=== What needs to be done ===
Across the entries below, count the lines in which the word "absolute" occurs. Reply with the count alone.

=== Recorded information ===
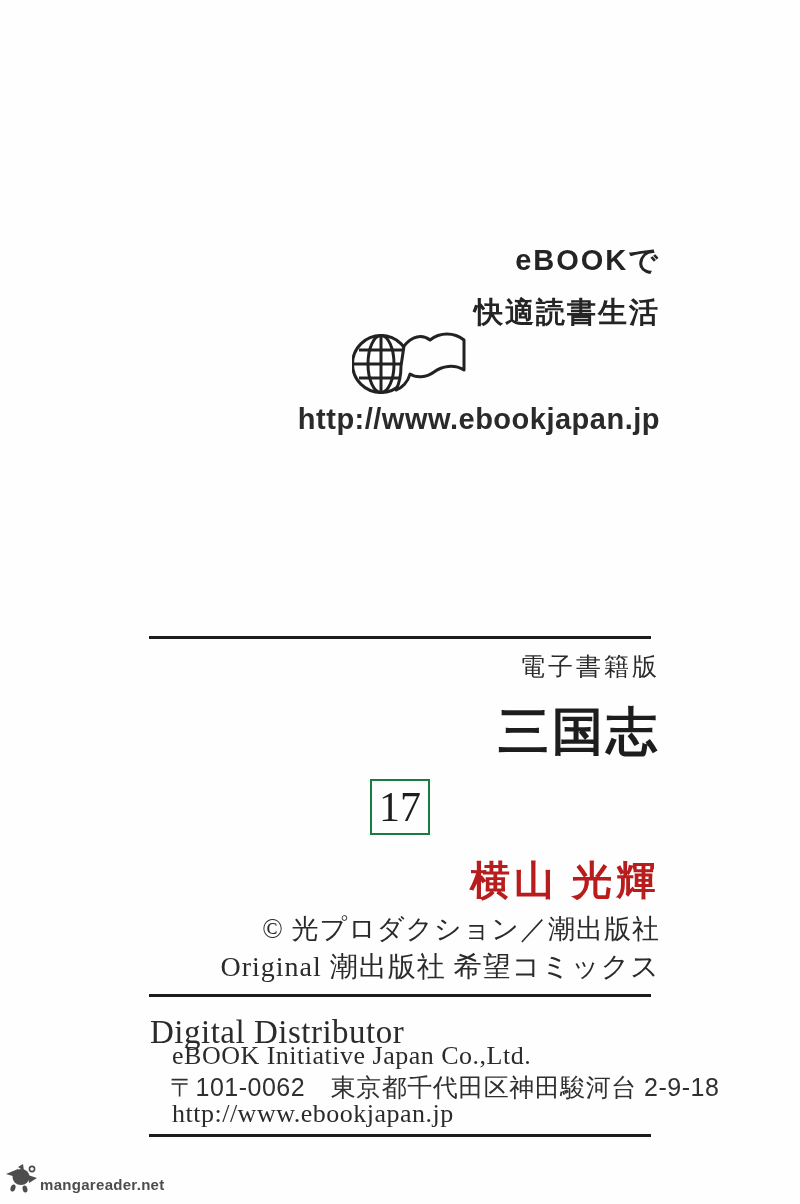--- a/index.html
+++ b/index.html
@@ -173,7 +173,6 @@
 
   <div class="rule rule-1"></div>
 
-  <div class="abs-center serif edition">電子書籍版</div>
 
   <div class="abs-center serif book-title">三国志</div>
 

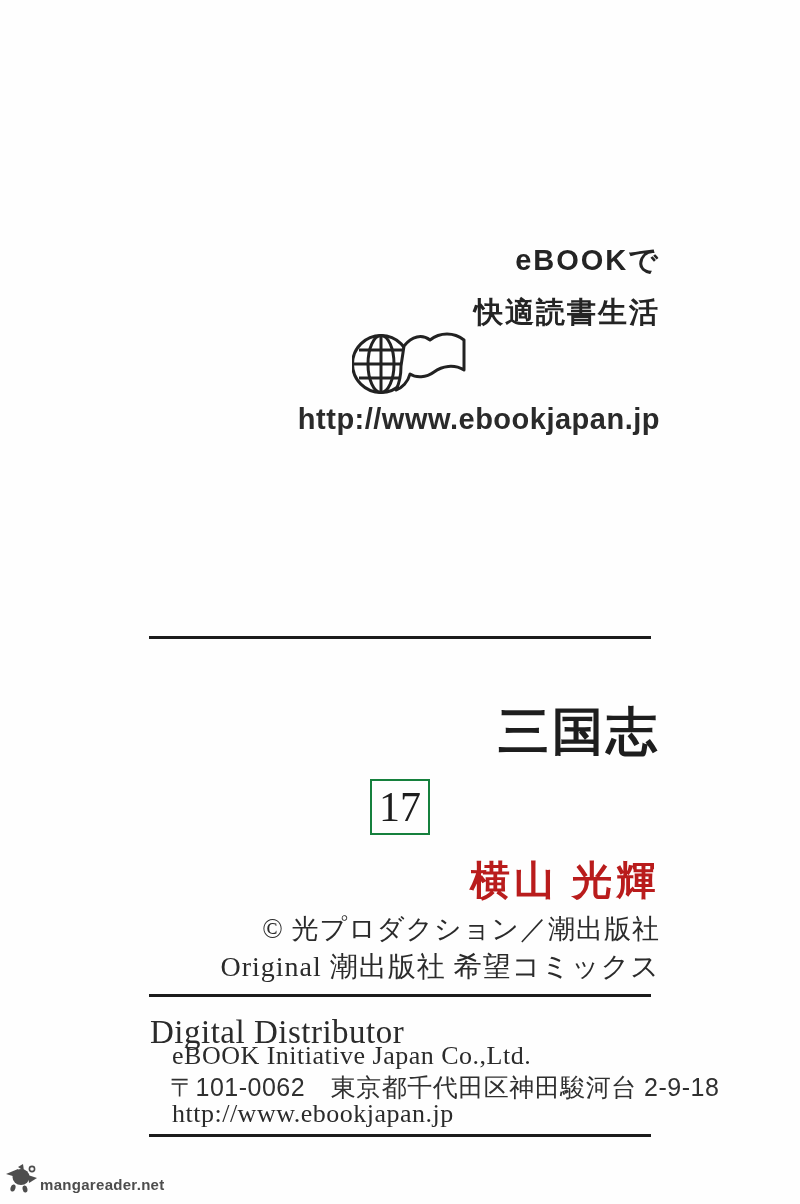--- a/index.html
+++ b/index.html
@@ -207,7 +207,7 @@
         <circle cx="27" cy="6" r="2.6" fill="none" stroke="#4d4d4d" stroke-width="1.6"></circle>
       </svg>
     </span>
-    <span class="watermark-text" style="color:#4d4d4d;">mangareader.net</span>
+    <span class="watermark-text" style="color:#4d4d4d;">ebookjapan.net</span>
   </div>
 
 </div>

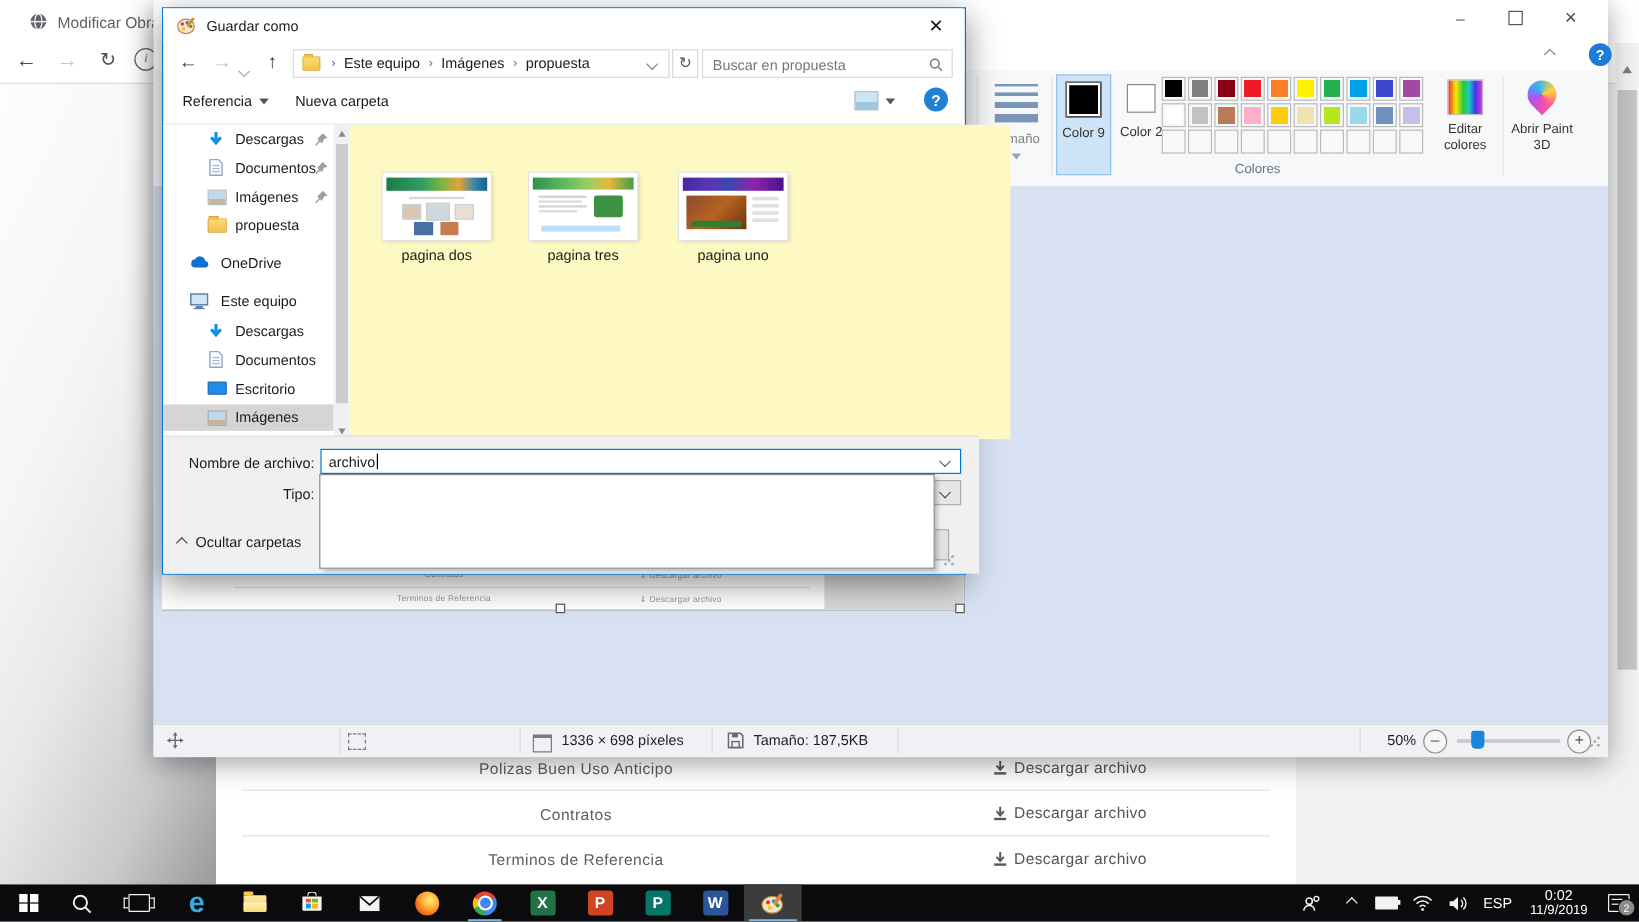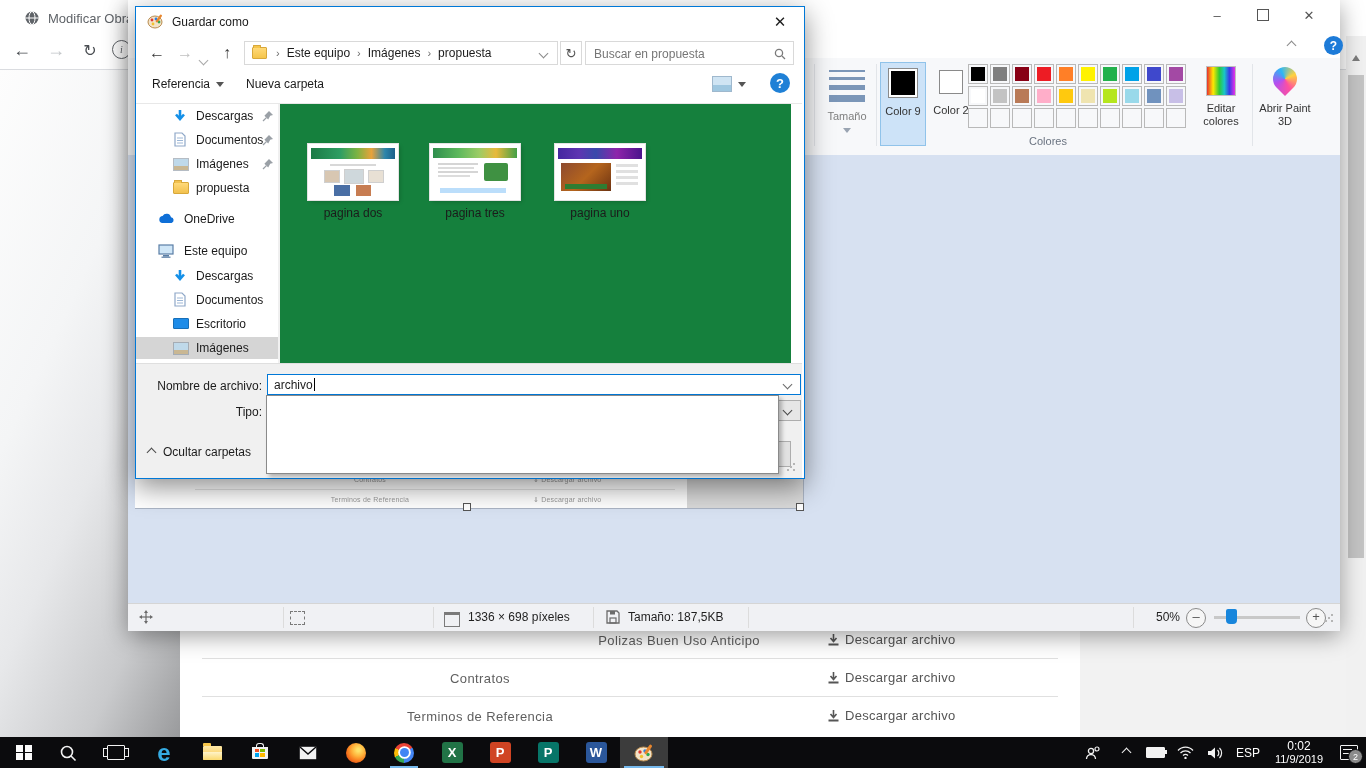--- a/index.html
+++ b/index.html
@@ -413,7 +413,7 @@
         </div>
     </div>
 
-    <div class="abs" style="left:144px;top:97px;width:511px;height:262px;background:#15803d;">
+    <div class="abs" style="left:155px;top:97px;width:511px;height:262px;background:#fef9c3;padding-left:40px;">
 
       <div class="abs" style="left:13px;top:40px;width:120px;height:90px;">
         <div class="thumb" style="left:15px;top:0;">

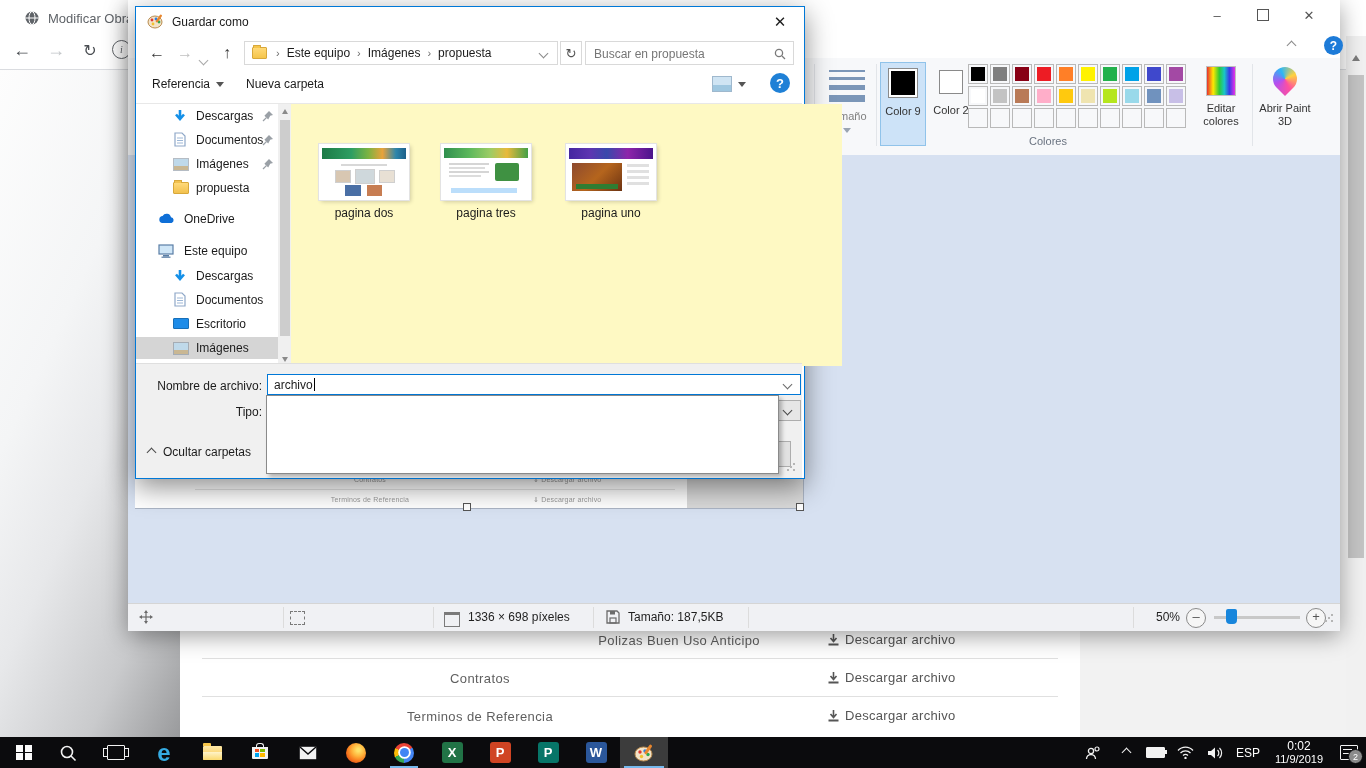--- a/index.html
+++ b/index.html
@@ -53,7 +53,7 @@
   .thumb{position:absolute;width:90px;height:56px;background:#fff;box-shadow:0 0 0 1px #e3e3e3,2px 2px 4px rgba(0,0,0,.18);}
   .dec{position:absolute;}
   .flabel{position:absolute;width:120px;text-align:center;font-size:12px;color:#1b1b1b;}
-  .dlg-bottom{left:0;top:356px;width:666px;height:114px;background:#f0f0f0;border-top:1px solid #dfdfdf;}
+  .dlg-bottom{left:0;top:356px;width:666px;height:114px;background:#f0f0f0;border-top:1px solid #dfdfdf;padding-left:14px;}
   .fld-label{font-size:12px;color:#1b1b1b;text-align:right;}
   .caret-i{display:inline-block;width:1px;height:13px;background:#000;margin-left:1px;vertical-align:-2px;}
   .grip{width:10px;height:10px;background:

=== Response to this exercise ===
3